#### [TEXTE]
Enfin on doit regarder comme un plaisir criminel, le plaisir que Dieu défend, soit par la loi naturelle qu’il a donnée à tous les hommes, soit par une loi positive ; comme aussi le plaisir qui affaiblit, suspend ou détruit le commerce que nous avons avec lui, en nous rendant trop attachés aux créatures.
Sur ce principe, il n’est point difficile de voir, quel jugement nous devons faire de toutes les espèces différentes de la volupté, ni d’en examiner tous les caractères en général. Comme la nature a établi que la corruption des meilleures choses et toujours la pire, il est certain que aussi que plus une sorte de plaisir est nécessaire et importante à l’homme dans son usage naturel et bien réglé, plus aussi le mauvais usage de ce plaisir est dangereux et criminel.
La volupté des yeux, de l’odorat, et de l’ouïe est peut-être la moindre de toutes ; parce qu’on ne détruit point son être, qu’on ne fait tort à personne, et qu’on offense point Dieu, généralement parlant, lorsqu’on voit des objets agréables, ou qu’on flaire des odeurs exquises, ou qu’on entend des concerts mélodieux. Je dis généralement parlant, parce qu’il y a une infinité de circonstances qui peuvent rendre ces plaisirs criminels, quelque innocents qu’ils paraissent en eux-mêmes. Un homme est criminel d’avoir la passion des spectacles, des senteurs, ou de la musique, lorsqu’il néglige par là ses affaires, ou qu’il oublie de remplir les devoirs de la société, ou enfin lorsque l’usage continuel de ses plaisirs le détourne du commerce spirituel qu’on doit avoir avec Dieu, sans compter qu’il y a plusieurs espèces de volupté bien dangereuses, qui sont toutes cachées dans cette première. On croit quelquefois ne chercher que le plaisir de la vue dans ces beaux parterres et dans ces magnifiques maisons ; et on y cherche le plaisir de l’orgueil et de l’ambition, se disant à peu près ce que ce roi des Assyriens disait dans son cœur superbe : N’est-ce point ici Babylone, la grande cité que j’ai bâtie par le pouvoir de ma force ?

#### [CONSIGNE 1]
Dans le texte sur la volupté, relevez chacune des situations où un homme est dit criminel d'avoir la passion des spectacles, des senteurs ou de la musique.
#### [CONSIGNE 2]
Réécrivez le passage du texte sur la volupté allant de « Enfin on doit » jusqu'à « dangereux et criminel. », en mettant « jouissance » à la place de « volupté ».

#### [DONNÉES ENREGISTRÉES]

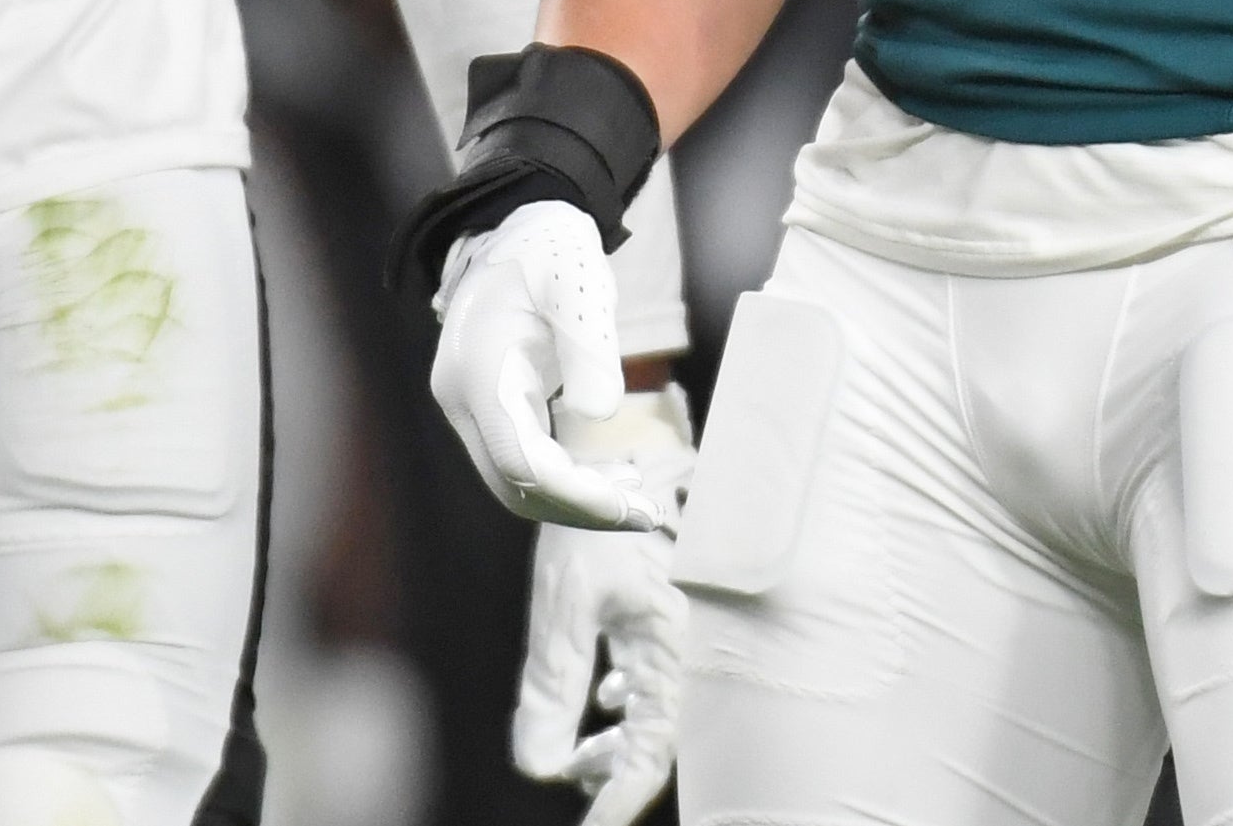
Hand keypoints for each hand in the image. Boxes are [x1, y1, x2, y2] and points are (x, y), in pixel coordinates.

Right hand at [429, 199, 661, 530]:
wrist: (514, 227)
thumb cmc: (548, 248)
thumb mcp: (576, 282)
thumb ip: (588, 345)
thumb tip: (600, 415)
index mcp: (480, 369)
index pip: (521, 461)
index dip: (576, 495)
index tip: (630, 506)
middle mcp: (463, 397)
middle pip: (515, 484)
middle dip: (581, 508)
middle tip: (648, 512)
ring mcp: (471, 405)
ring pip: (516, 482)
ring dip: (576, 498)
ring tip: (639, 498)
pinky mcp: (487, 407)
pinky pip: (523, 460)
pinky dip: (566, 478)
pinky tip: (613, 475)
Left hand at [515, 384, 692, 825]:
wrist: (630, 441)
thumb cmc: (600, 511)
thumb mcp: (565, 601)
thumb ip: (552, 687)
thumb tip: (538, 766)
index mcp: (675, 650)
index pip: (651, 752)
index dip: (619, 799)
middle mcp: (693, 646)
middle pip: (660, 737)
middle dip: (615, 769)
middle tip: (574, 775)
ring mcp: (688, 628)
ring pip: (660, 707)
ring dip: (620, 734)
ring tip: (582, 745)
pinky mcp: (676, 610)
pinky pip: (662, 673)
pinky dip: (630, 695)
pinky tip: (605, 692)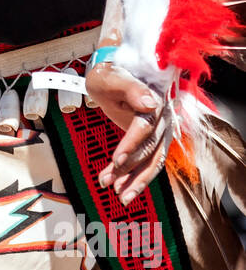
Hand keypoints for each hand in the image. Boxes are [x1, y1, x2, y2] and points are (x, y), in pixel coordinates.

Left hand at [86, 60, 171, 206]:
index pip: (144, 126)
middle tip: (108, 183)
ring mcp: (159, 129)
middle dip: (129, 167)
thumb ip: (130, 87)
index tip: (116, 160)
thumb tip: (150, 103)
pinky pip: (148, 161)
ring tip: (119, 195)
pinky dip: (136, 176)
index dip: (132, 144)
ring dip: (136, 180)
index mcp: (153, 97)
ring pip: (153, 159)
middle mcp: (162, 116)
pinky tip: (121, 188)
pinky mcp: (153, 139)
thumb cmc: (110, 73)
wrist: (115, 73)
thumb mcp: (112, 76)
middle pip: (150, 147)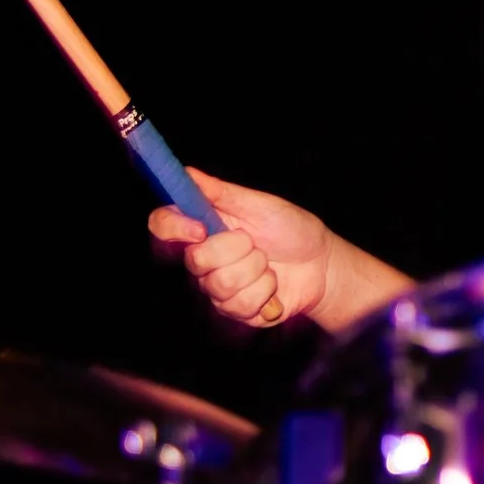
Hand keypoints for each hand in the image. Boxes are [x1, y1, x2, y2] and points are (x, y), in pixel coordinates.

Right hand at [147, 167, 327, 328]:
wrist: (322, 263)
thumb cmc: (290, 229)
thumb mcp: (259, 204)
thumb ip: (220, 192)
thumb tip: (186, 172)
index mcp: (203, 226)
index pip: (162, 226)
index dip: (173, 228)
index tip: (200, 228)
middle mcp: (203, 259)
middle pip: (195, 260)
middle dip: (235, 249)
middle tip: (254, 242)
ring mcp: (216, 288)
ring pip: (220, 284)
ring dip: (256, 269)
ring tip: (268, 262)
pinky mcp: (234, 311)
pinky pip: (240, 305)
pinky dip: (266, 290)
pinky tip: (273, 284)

#### [RÉPONSE 1]
- lorsqu'il néglige par là ses affaires
- lorsqu'il oublie de remplir les devoirs de la société
- lorsque l'usage continuel de ses plaisirs le détourne du commerce spirituel qu'on doit avoir avec Dieu

#### [RÉPONSE 2]
Enfin on doit regarder comme un plaisir criminel, le plaisir que Dieu défend, soit par la loi naturelle qu’il a donnée à tous les hommes, soit par une loi positive ; comme aussi le plaisir qui affaiblit, suspend ou détruit le commerce que nous avons avec lui, en nous rendant trop attachés aux créatures.
Sur ce principe, il n’est point difficile de voir, quel jugement nous devons faire de toutes les espèces différentes de la jouissance, ni d’en examiner tous les caractères en général. Comme la nature a établi que la corruption des meilleures choses et toujours la pire, il est certain que aussi que plus une sorte de plaisir est nécessaire et importante à l’homme dans son usage naturel et bien réglé, plus aussi le mauvais usage de ce plaisir est dangereux et criminel.